*** DATA FOR THIS TASK Section Begins ***

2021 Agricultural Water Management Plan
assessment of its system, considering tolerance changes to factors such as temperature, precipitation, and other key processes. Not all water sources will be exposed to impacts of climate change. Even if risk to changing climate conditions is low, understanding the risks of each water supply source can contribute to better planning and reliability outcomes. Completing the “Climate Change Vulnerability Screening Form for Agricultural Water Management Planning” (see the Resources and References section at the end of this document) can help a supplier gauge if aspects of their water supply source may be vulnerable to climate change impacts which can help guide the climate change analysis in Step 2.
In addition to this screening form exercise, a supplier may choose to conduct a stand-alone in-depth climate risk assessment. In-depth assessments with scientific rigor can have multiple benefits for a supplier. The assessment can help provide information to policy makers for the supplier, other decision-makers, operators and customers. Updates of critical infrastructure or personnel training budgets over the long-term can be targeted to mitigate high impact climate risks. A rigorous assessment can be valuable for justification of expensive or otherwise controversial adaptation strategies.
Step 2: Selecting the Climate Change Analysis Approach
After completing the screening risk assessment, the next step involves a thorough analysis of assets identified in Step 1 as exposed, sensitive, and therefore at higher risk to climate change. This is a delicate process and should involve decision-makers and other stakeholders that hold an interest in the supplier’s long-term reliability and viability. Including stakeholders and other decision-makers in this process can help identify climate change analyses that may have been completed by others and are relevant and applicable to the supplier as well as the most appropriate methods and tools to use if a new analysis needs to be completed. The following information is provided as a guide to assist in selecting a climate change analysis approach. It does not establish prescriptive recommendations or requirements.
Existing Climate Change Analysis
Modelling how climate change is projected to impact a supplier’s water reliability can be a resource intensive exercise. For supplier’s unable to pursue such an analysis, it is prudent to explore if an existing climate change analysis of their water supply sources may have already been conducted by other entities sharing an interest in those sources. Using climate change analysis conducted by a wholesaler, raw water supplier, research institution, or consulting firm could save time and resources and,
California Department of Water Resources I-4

*** DATA FOR THIS TASK Section Ends ***

Find the lines that mention "Management" in the entries and show them.

## ANSWER FOR THE TASK
2021 Agricultural Water Management Plan
assessment of its system, considering tolerance changes to factors such as temperature, precipitation, and other key processes. Not all water sources will be exposed to impacts of climate change. Even if risk to changing climate conditions is low, understanding the risks of each water supply source can contribute to better planning and reliability outcomes. Completing the “Climate Change Vulnerability Screening Form for Agricultural Water Management Planning” (see the Resources and References section at the end of this document) can help a supplier gauge if aspects of their water supply source may be vulnerable to climate change impacts which can help guide the climate change analysis in Step 2.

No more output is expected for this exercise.